=== Task to carry out ===
Recast the listing below as a Markdown table with the columns Row and Line. Start at the line containing "Close-up of a thermometer, temperature", continue through the line containing "Indicated: 26.0; mm", and leave out any blank lines.

=== The data ===
+ + +
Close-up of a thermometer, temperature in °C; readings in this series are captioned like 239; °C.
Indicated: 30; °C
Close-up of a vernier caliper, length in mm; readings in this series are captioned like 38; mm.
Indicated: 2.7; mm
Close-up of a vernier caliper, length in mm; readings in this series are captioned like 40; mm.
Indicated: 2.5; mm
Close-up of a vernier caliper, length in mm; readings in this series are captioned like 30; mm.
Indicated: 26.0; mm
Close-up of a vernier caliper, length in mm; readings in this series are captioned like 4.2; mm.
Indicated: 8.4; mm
+ + +
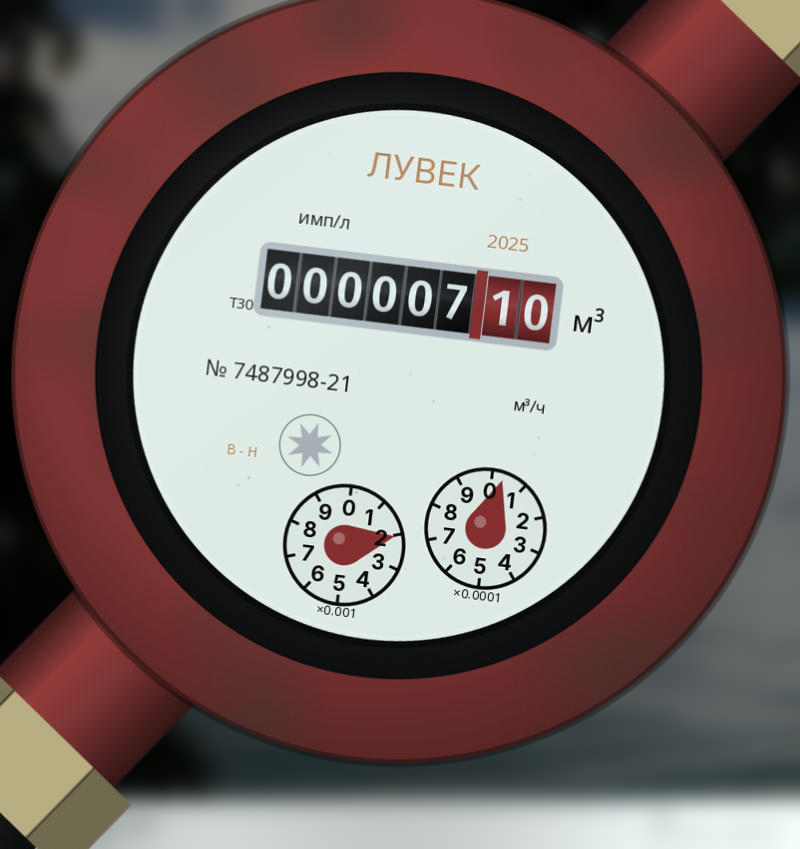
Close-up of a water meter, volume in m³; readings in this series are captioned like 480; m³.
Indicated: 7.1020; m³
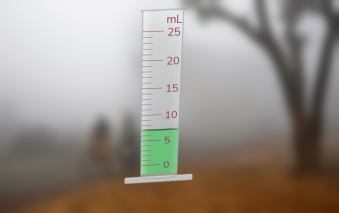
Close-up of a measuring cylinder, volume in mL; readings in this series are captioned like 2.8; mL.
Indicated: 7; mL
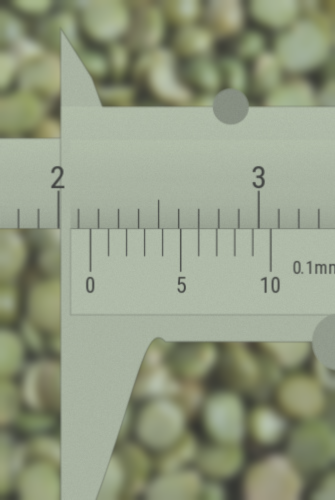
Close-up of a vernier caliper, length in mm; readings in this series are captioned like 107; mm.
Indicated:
+ + +
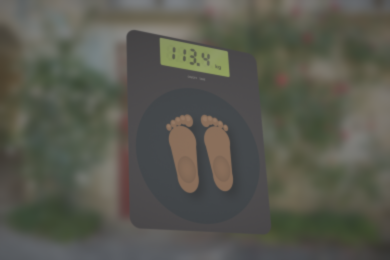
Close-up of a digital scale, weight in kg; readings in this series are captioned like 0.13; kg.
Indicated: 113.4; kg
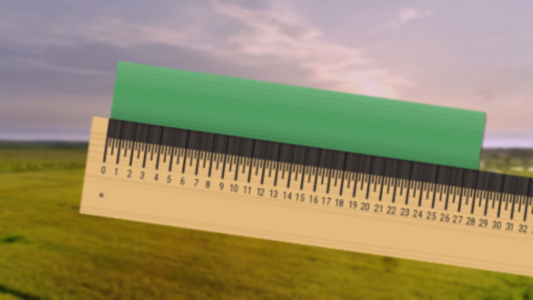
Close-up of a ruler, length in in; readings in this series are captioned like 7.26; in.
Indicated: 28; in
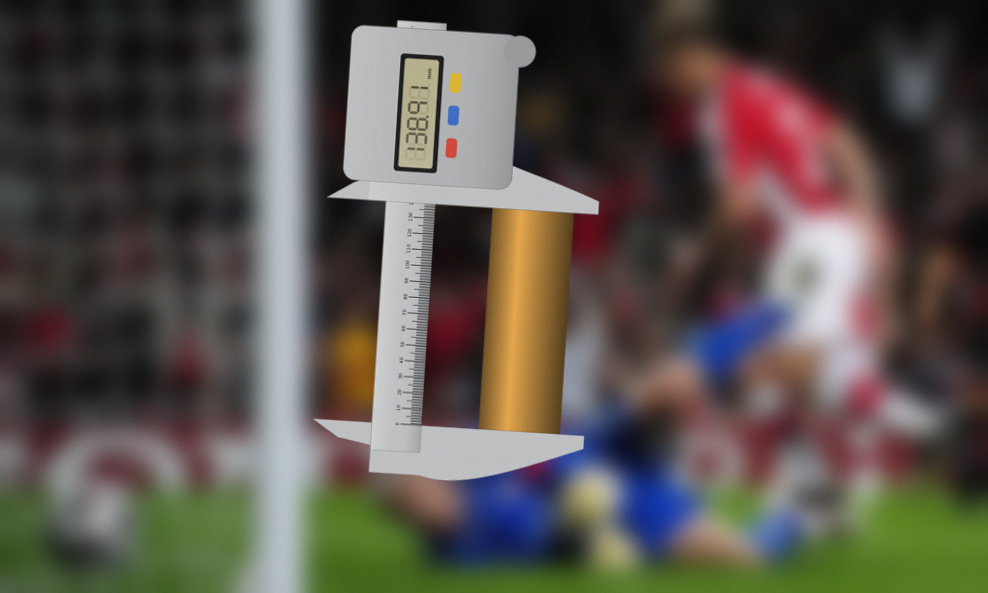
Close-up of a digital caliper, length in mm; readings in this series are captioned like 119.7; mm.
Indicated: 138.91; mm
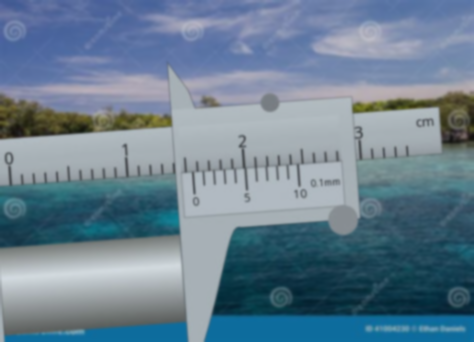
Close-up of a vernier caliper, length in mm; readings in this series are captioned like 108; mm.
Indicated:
+ + +
=== Completed task ===
| Row | Line |
|---|---|
| 1 | Close-up of a thermometer, temperature in °C; readings in this series are captioned like 239; °C. |
| 2 | Indicated: 30; °C |
| 3 | Close-up of a vernier caliper, length in mm; readings in this series are captioned like 38; mm. |
| 4 | Indicated: 2.7; mm |
| 5 | Close-up of a vernier caliper, length in mm; readings in this series are captioned like 40; mm. |
| 6 | Indicated: 2.5; mm |
| 7 | Close-up of a vernier caliper, length in mm; readings in this series are captioned like 30; mm. |
| 8 | Indicated: 26.0; mm |